Es ist eine verworrene Lage. Wer verdreht die Wahrheit, wer kommt ihr am nächsten? Seit Anfang September ist klar, dass die Staatsanwaltschaft eher den Aussagen des Kronzeugen Abdul K. glaubt: Die erwachsenen Männer sollen für sechs bis zwölf Jahre ins Gefängnis, fordert Oberstaatsanwalt Ronald Giesch-Rahlf. Für die drei Jugendlichen hält er vier bis fünfeinhalb Jahre Jugendstrafe für angemessen. Abdul K. aber soll belohnt werden für die Aussagen: Der Staatsanwalt hat seine Forderung zuletzt von acht auf sechs Jahre Haft gesenkt.

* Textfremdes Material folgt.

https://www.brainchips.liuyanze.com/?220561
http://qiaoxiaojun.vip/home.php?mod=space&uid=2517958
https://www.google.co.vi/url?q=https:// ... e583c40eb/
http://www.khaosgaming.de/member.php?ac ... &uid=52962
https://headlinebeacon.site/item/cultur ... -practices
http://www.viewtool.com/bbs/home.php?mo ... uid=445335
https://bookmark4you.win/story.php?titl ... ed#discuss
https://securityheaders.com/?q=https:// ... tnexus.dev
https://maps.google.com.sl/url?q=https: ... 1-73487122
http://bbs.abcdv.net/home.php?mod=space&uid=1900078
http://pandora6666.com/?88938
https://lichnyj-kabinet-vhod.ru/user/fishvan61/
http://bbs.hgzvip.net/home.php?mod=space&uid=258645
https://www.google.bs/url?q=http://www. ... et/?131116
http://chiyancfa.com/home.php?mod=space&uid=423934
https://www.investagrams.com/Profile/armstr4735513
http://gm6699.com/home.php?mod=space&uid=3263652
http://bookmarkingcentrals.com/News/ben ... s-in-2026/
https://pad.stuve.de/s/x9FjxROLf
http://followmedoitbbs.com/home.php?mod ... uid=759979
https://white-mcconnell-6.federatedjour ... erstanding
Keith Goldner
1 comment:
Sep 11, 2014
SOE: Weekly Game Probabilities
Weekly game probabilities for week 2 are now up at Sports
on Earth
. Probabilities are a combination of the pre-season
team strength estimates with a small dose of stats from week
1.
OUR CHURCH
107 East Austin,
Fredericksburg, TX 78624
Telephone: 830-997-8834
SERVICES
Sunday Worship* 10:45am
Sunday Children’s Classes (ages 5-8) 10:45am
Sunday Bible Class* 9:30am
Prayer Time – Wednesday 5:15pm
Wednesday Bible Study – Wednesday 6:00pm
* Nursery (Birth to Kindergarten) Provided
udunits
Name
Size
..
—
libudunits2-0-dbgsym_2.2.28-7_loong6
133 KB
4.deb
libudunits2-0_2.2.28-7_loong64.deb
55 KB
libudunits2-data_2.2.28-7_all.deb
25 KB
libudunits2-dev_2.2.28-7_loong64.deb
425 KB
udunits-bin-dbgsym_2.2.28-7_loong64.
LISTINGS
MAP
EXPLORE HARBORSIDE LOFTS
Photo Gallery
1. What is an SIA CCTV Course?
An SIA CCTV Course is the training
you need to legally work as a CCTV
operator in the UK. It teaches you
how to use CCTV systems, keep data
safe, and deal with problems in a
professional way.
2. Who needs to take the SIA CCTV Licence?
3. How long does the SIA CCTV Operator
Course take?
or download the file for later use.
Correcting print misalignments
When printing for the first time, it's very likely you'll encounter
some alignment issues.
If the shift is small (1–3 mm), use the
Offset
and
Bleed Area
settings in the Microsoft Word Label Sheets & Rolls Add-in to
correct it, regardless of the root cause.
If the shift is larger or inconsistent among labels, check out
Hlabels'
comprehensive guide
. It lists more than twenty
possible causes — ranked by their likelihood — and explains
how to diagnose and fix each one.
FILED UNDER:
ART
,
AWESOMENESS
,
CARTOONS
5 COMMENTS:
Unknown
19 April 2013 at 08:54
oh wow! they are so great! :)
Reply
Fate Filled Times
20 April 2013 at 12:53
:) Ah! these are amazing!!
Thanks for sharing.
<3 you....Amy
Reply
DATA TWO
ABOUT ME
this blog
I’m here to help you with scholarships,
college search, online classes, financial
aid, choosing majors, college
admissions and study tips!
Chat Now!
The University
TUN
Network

Bei den Anwälten stößt das auf harsche Kritik. Sie halten die geforderten Haftstrafen für völlig überzogen. Sie plädieren für weit geringere Strafen. Einige wollen, dass das Verfahren eingestellt wird. Wie der Anwalt Thomas Jung: "Es handelt sich bei dem Überfall auf die Taipan um eine Verzweiflungstat, die Menschen ohne Hoffnung und Lebensperspektive begangen haben", sagt er.

Auch der Verteidiger Rainer Pohlen ist schockiert darüber, das die sozialen Umstände in Somalia fast völlig außer Acht gelassen wurden. Die Staatsanwaltschaft werde ihrer Rolle "in keinster Weise" gerecht, moniert Pohlen. "Ich finde das erbärmlich." Etliche Verteidiger drücken aus, was sich über Monate aufgestaut hat. Dass sie das Verfahren in Hamburg für "absurd" halten. Dass das Gericht, viele Tausend Kilometer entfernt von Somalia, gar nicht gerecht über solche Taten urteilen könne. "Solche Verfahren gehören nicht nach Deutschland", sagt Rechtsanwalt Oliver Wallasch.

Abdi Y. hat sich all das angehört. Vieles hat er nicht verstanden. Doch die Ausflüge in den Saal haben ihn auch abgelenkt. Von der Einsamkeit in der Zelle. Dort träumt er oft von seinen Kindern, und wie er ihnen helfen kann, sagt er. Seine Frau ist erschossen worden, während er in Haft saß.